What does Python do when presented with this code?
py> [line.strip('\n') for line in f.readlines()]
If Python reads all the file lines first and THEN iterates AGAIN to do
the strip; we are driving a Fred flintstone mobile.
Nonsense. File-like objects offer two APIs: there is a lazy iterator
approach, using the file-like object itself as an iterator, and an eager
read-it-all-at-once approach, offered by the venerable readlines()
method. readlines *deliberately* reads the entire file, and if you as a
developer do so by accident, you have no-one to blame but yourself. Only
a poor tradesman blames his tools instead of taking responsibility for
learning how to use them himself.
You should use whichever approach is more appropriate for your situation.

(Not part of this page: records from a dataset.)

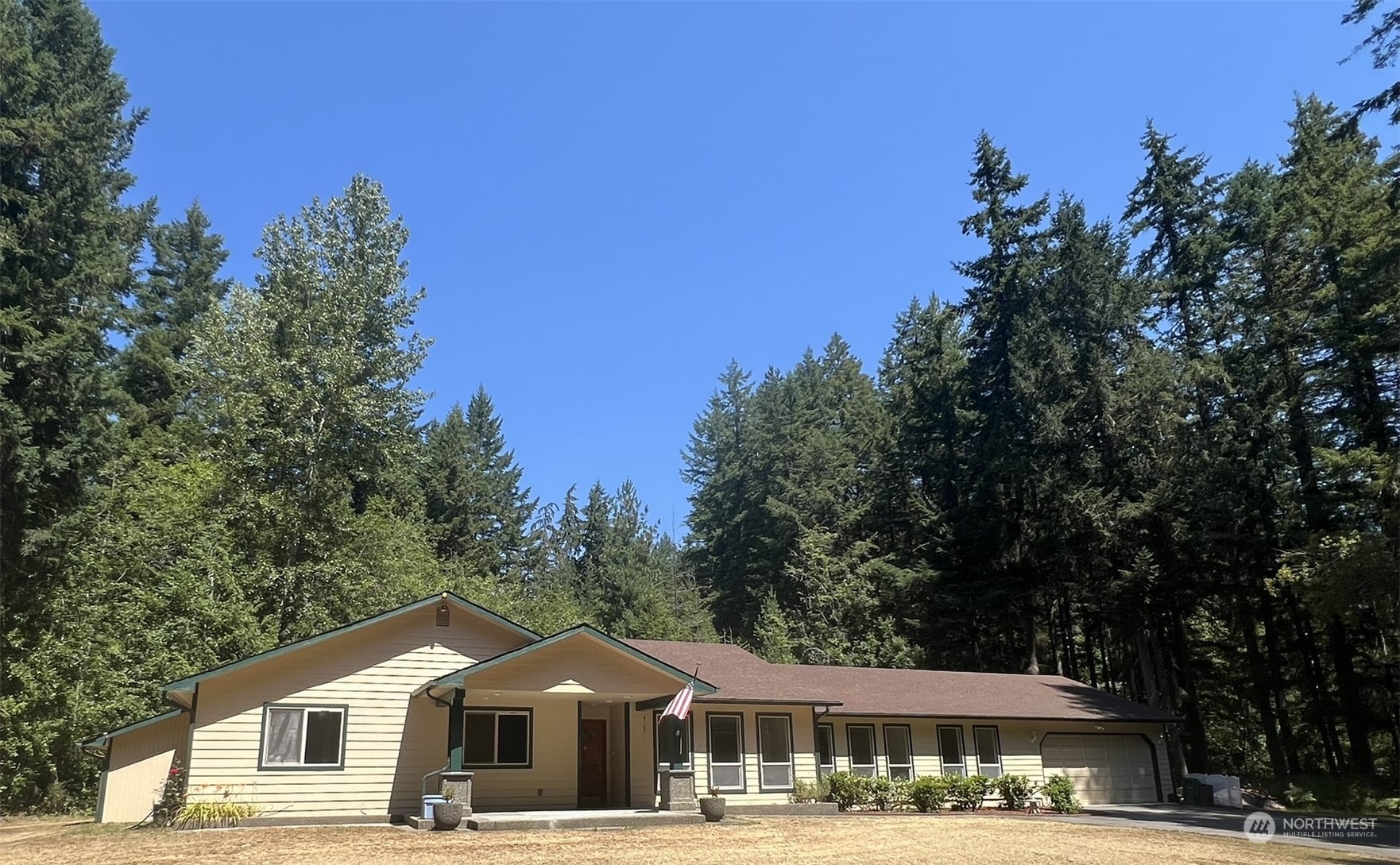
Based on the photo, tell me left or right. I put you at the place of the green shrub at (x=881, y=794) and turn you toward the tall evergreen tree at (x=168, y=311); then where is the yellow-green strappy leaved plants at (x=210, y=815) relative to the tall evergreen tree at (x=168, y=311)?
left

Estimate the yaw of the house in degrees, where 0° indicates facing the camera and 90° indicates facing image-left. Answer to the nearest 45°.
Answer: approximately 0°

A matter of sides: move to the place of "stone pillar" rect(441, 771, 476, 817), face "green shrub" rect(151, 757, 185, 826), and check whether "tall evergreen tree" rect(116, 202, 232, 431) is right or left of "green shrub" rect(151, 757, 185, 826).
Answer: right

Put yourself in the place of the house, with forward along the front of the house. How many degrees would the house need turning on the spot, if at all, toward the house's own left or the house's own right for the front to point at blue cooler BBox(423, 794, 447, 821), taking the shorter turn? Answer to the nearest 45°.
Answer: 0° — it already faces it

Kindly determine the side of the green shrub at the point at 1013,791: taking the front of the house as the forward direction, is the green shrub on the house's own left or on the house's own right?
on the house's own left

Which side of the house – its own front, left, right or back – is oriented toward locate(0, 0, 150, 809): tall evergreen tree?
right

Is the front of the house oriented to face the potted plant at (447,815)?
yes

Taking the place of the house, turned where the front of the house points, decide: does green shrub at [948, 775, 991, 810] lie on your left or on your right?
on your left

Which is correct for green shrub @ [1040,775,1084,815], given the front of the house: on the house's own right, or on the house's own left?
on the house's own left

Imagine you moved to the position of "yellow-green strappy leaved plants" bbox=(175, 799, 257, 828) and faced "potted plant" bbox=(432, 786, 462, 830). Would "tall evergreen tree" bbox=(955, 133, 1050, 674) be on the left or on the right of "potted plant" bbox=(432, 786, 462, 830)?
left

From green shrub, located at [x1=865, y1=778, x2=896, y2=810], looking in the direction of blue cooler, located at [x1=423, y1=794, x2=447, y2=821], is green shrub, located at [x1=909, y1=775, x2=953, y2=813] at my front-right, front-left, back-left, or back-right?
back-left

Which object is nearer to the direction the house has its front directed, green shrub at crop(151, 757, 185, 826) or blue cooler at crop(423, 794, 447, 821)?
the blue cooler
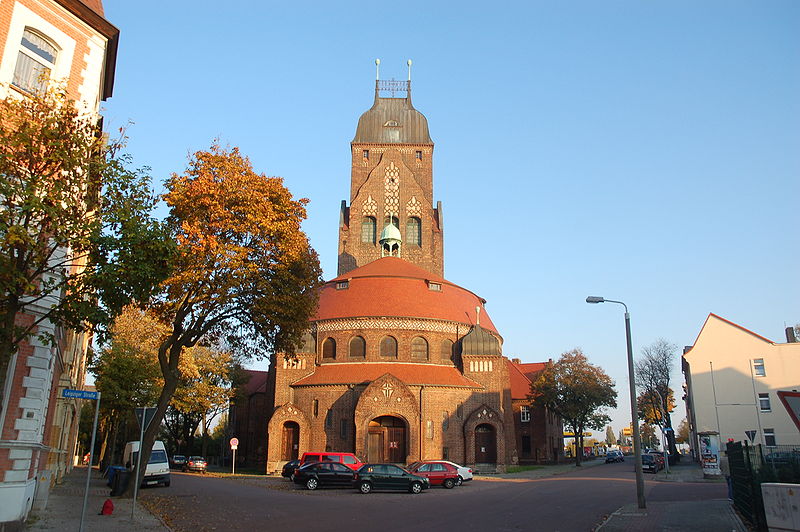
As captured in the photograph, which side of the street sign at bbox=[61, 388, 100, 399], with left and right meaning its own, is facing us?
front

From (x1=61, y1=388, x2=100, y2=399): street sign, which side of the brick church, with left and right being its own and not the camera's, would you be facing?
front

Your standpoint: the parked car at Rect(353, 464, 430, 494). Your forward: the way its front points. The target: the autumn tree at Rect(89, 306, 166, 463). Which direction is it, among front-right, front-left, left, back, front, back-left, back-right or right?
back-left

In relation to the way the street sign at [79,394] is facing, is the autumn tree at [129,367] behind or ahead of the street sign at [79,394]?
behind

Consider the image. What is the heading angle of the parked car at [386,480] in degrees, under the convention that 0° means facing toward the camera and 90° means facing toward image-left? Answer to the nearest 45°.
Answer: approximately 270°

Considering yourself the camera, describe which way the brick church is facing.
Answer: facing the viewer

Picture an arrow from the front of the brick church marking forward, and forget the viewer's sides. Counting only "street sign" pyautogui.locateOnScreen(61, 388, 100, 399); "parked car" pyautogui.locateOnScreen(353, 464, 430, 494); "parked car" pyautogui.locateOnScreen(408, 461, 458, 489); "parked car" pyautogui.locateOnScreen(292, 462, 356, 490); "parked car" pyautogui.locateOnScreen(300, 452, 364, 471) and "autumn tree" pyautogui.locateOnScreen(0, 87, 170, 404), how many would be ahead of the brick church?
6

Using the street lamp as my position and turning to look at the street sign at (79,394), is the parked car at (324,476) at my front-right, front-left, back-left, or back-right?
front-right
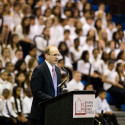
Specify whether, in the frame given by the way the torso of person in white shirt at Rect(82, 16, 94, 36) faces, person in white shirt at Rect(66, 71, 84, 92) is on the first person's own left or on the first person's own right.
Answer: on the first person's own right

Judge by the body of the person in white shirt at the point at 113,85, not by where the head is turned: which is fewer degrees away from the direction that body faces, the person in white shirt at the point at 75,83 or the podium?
the podium

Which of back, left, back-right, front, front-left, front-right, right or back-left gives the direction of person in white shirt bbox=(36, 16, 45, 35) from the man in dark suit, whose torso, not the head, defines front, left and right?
back-left

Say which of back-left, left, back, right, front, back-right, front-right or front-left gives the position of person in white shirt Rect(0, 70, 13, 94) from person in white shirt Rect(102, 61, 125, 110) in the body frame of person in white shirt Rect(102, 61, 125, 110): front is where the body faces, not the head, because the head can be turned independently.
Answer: right

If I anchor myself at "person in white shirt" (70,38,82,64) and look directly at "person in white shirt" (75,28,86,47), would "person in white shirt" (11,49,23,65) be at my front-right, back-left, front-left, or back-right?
back-left

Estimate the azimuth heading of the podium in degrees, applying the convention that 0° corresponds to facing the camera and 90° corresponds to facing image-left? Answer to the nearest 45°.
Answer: approximately 315°

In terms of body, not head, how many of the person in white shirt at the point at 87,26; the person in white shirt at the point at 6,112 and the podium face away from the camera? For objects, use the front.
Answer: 0

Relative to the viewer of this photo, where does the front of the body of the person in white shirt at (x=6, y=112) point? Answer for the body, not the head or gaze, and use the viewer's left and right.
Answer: facing the viewer and to the right of the viewer

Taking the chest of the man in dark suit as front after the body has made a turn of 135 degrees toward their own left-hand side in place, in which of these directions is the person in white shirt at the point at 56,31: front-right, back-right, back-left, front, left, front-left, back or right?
front

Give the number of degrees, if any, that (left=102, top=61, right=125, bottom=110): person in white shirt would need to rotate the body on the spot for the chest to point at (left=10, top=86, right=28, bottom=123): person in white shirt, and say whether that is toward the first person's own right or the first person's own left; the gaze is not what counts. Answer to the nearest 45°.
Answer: approximately 90° to the first person's own right

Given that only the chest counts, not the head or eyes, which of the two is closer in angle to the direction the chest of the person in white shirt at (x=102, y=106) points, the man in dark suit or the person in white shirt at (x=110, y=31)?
the man in dark suit
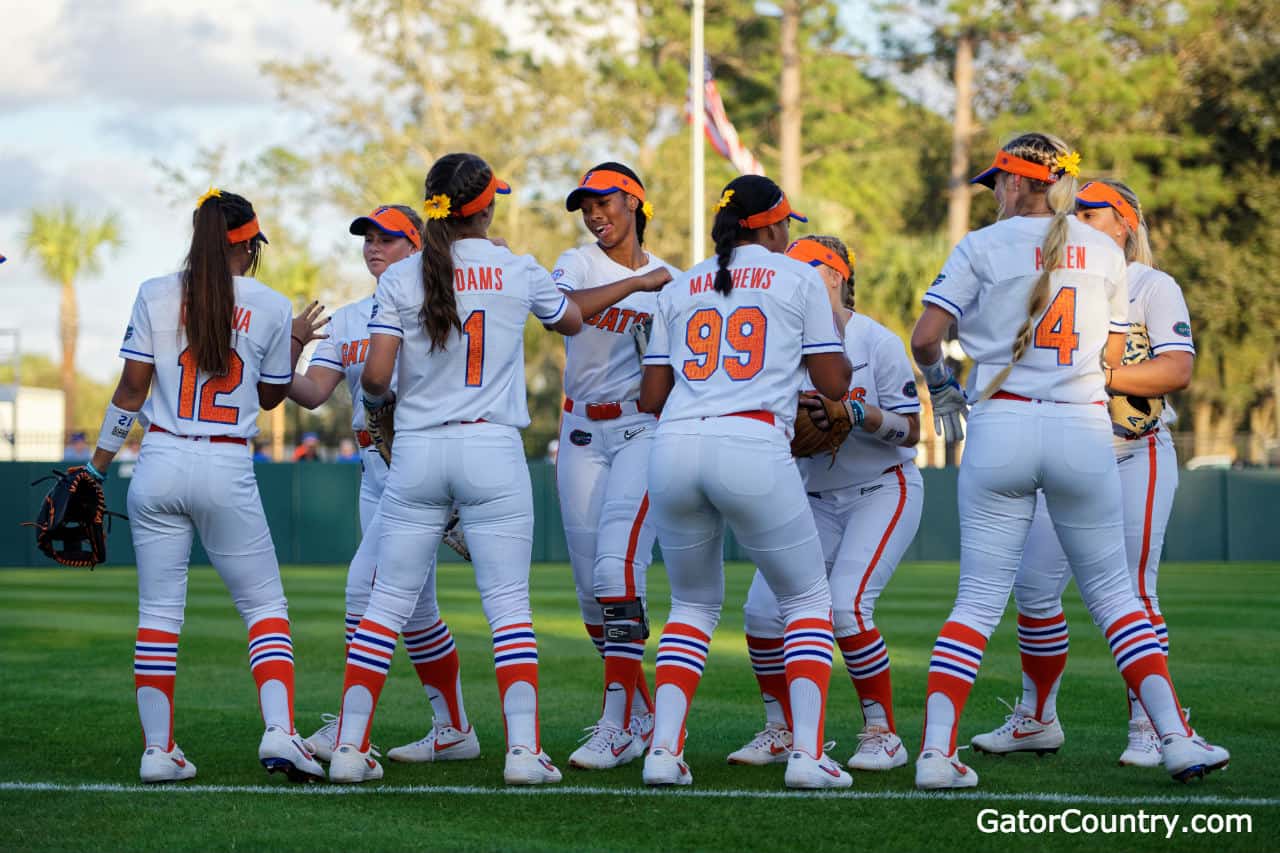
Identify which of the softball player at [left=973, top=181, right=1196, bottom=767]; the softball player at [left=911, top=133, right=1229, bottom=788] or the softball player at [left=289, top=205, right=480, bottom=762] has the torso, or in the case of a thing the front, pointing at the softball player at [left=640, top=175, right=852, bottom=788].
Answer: the softball player at [left=973, top=181, right=1196, bottom=767]

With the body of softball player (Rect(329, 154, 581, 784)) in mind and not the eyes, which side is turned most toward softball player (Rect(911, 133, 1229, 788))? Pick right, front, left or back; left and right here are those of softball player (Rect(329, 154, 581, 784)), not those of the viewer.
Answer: right

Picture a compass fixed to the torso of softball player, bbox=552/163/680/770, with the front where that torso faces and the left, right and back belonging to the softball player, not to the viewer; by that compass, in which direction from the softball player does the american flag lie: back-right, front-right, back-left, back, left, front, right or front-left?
back

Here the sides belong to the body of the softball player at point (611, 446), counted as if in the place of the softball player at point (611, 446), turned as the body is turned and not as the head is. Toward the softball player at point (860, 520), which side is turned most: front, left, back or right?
left

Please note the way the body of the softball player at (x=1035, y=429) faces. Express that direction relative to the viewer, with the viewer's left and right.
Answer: facing away from the viewer

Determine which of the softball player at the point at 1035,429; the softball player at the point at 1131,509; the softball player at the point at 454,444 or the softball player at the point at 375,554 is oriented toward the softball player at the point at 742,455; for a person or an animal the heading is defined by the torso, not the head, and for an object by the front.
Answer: the softball player at the point at 1131,509

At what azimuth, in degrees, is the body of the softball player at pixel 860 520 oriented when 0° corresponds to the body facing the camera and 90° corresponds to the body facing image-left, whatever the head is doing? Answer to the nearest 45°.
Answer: approximately 45°

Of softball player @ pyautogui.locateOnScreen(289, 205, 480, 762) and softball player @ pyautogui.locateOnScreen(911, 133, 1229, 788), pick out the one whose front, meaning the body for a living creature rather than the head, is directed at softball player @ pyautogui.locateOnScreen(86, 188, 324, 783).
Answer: softball player @ pyautogui.locateOnScreen(289, 205, 480, 762)
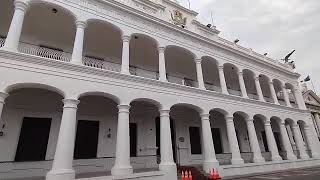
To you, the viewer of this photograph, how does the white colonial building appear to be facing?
facing the viewer and to the right of the viewer
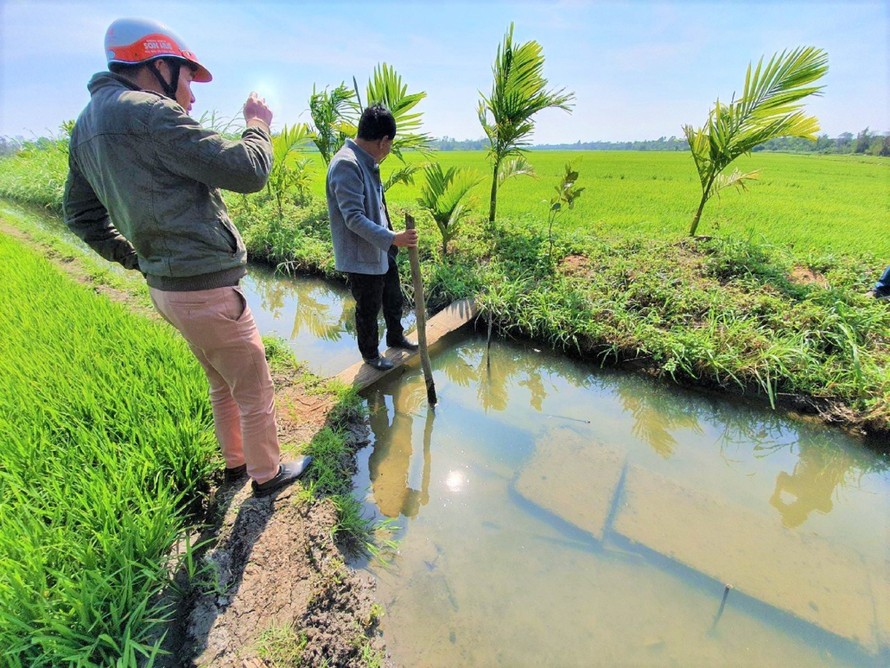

You might want to consider reading from the file as quickly as possible,
in one big chunk if you can, so you can close it again and let other
applications have access to it. Or you might not care. The choice is
yours.
For small files, readlines() will probably be faster, although for small
files it won't make much practical difference. Who cares whether it takes
0.01ms or 0.02ms? For medium sized files, say, a few thousand lines, it
could go either way, depending on memory use, the size of the internal
file buffer, and implementation details. Only for files large enough that
allocating memory for all the lines at once becomes significant will lazy
iteration be a clear winner.
But if the file is that big, are you sure that a list comprehension is
the right tool in the first place?
In general, you should not care greatly which of the two you use, unless
profiling your application shows that this is the bottleneck.
But it is extremely unlikely that copying even a few thousands lines
around memory will be slower than reading them from disk in the first
place. Unless you expect to be handling truly large files, you've got
more important things to optimize before wasting time caring about this.